Brautigan faked anger, but Leon had spent three days studying his tells, and Leon could see that the emotion was no more sincere than anything else about the man. Carefully, Leon flared his nostrils, brought his chest up, inched his chin higher. He
sold
his outrage, sold it like it was potato chips, over-the-counter securities, or under-the-counter diet pills. Brautigan tried to sell his anger in return. Leon was a no sale. Brautigan bought.

“There’s a new one,” he said, in a conspiratorial whisper.

“A new what?” Leon whispered. They were still chest to chest, quivering with angry body language, but Leon let another part of his mind deal with that.

“A new monster,” Brautigan said. “Gone to his vat at a mere 103. Youngest ever. Unplanned.” He looked up, down, left, right. “An accident. Impossible accident. Impossible, but he had it, which means?”

“It was no accident,” Leon said. “Police?” It was impossible not to fall into Brautigan’s telegraphed speech style. That was a persuasion thing, too, he knew. Once you talked like him, you’d sympathize with him. And vice versa, of course. They were converging on a single identity. Bonding. It was intense, like make-up sex for coworkers. “He’s a sovereign three ways. An African republic, an island, one of those little Baltic countries. On the other side of the international vowel line. Mxlplx or something. They swung for him at the WTO, the UN—whole bodies of international trade law for this one. So no regular cops; this is diplomatic corps stuff. And, of course, he’s not dead, so that makes it more complicated.”

“How?”

“Dead people become corporations. They get managed by boards of directors who act predictably, if not rationally. Living people, they’re
flamboyant
. Seismic. Unpredictable. But. On the other hand.” He waggled his eyebrows.

“On the other hand, they buy things.”

“Once in a very long while, they do.”

Leon’s life was all about discipline.
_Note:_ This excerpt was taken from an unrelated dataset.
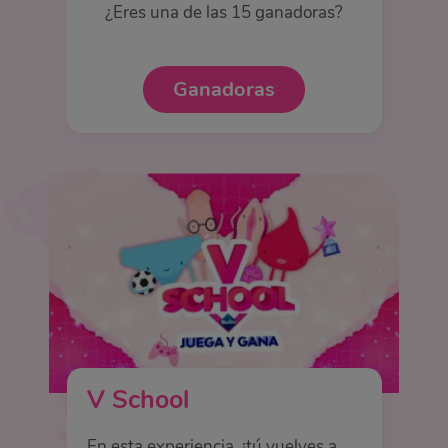
¿Eres una de las 15 ganadoras?
Ganadoras
V School
En esta experiencia, ¡tú vuelves a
He’d heard a weight-loss guru once explain that the key to maintaining a slim figure was to really “listen to your body” and only eat until it signaled that it was full. Leon had listened to his body. It wanted three entire pepperoni and mushroom pizzas every single
day, plus a rather large cake. And malted milkshakes, the old-fashioned kind you could make in your kitchen with an antique Hamilton Beach machine in avocado-colored plastic, served up in a tall red anodized aluminum cup. Leon’s body was extremely verbose on what it wanted him to shovel into it.